Anyone who thinks a "server" in MMO user terms is actually a single, physical server that looks and acts like your home PC, is seriously fooling themselves. =)
In most MMO's from around the XI era, each zone is one or more physical blade machines controlled by one or more world servers, which are themselves dependent on additional servers for chat, authentication, trade, etc.
It's not uncommon for "a server" in user terms to be 50 or more physical boxes, many of which have to be brought up and launched in a certain order. Not in mass parallel all at once. An hour or more to "reboot the server," is therefore completely reasonable. Especially if any one of those restarts doesn't go precisely as planned and the whole thing has to be started over.
It's vanishingly unlikely that XI is still running on the same physical boxes as when it was launched, so the problem isn't hardware, but more likely, overall system architecture. It's the sheer size of the operation and the length of the checklist that has to go into it.

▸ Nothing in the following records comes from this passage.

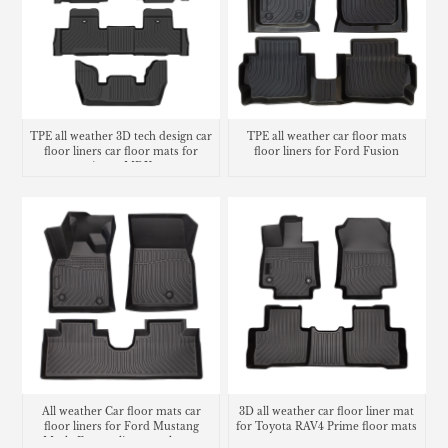
TPE all weather 3D tech design car
TPE all weather car floor mats
floor liners car floor mats for
floor liners for Ford Fusion
Acura MDX
All weather Car floor mats car
3D all weather car floor liner mat
floor liners for Ford Mustang
for Toyota RAV4 Prime floor mats
Mach-E cargo liner trunk mat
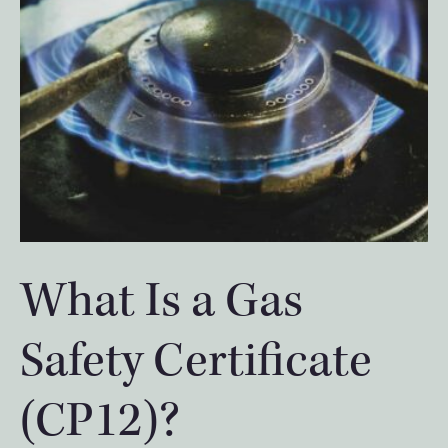
What Is a Gas
Safety Certificate
(CP12)?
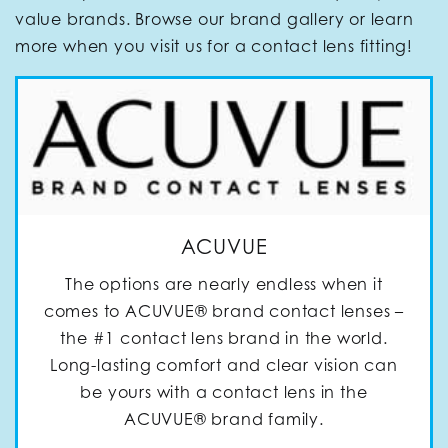
value brands. Browse our brand gallery or learn
more when you visit us for a contact lens fitting!
ACUVUE
The options are nearly endless when it
comes to ACUVUE® brand contact lenses –
the #1 contact lens brand in the world.
Long-lasting comfort and clear vision can
be yours with a contact lens in the
ACUVUE® brand family.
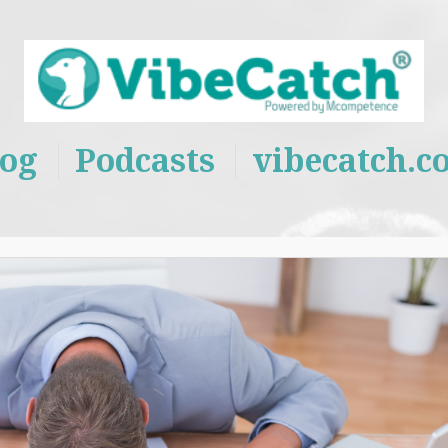
log
Podcasts
vibecatch.c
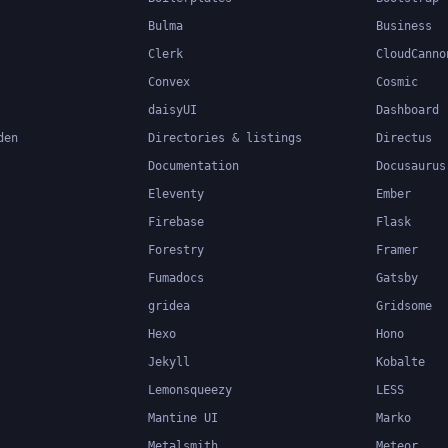
Bulma
Business
Clerk
CloudCanno
Convex
Cosmic
daisyUI
Dashboard
den
Directories & listings
Directus
Documentation
Docusaurus
Eleventy
Ember
Firebase
Flask
Forestry
Framer
Fumadocs
Gatsby
gridea
Gridsome
Hexo
Hono
Jekyll
Kobalte
Lemonsqueezy
LESS
Mantine UI
Marko
Metalsmith
Meteor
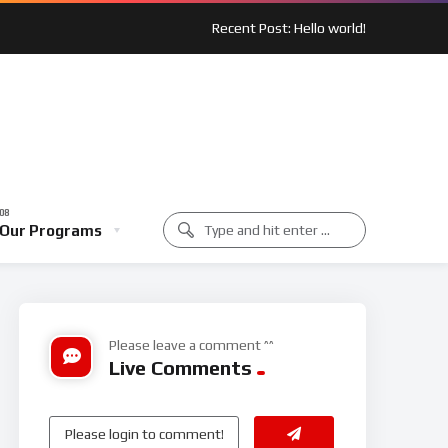
Recent Post: Hello world!
 Spotlight: Outreach In Action
Music Class
Our Programs
unity Spotlight: Outreach In Action
Music Class
Please leave a comment ^^
Live Comments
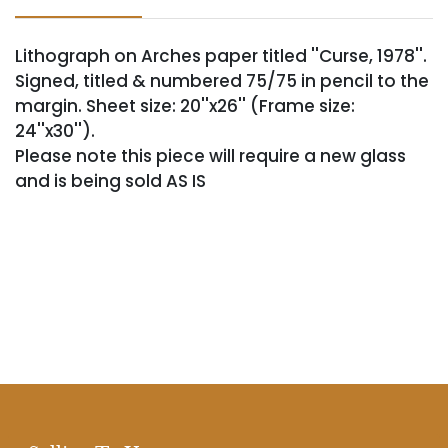
Lithograph on Arches paper titled ''Curse, 1978''.
Signed, titled & numbered 75/75 in pencil to the
margin. Sheet size: 20''x26'' (Frame size:
24''x30'').
Please note this piece will require a new glass
and is being sold AS IS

These days, more modern MMO's with higher engineering budgets architect themselves with the understanding (in hindsight) that certain types of patches are more common in industry operation than others, and that scope and breadth of the world will always grow with time. Thus, they're engineered so that different types of patches and different types of outages will only effect a minimal amount of servers with the least amount of downtime. It's even possible for some simple numbers or script-related fixes, like tweaks to item or combat stats, to be done without a reboot at all.
XI (and XIV, as it seems they didn't learn much) comes from an older era, and so the whole thing likely needs to be bounced in series every time there's an issue.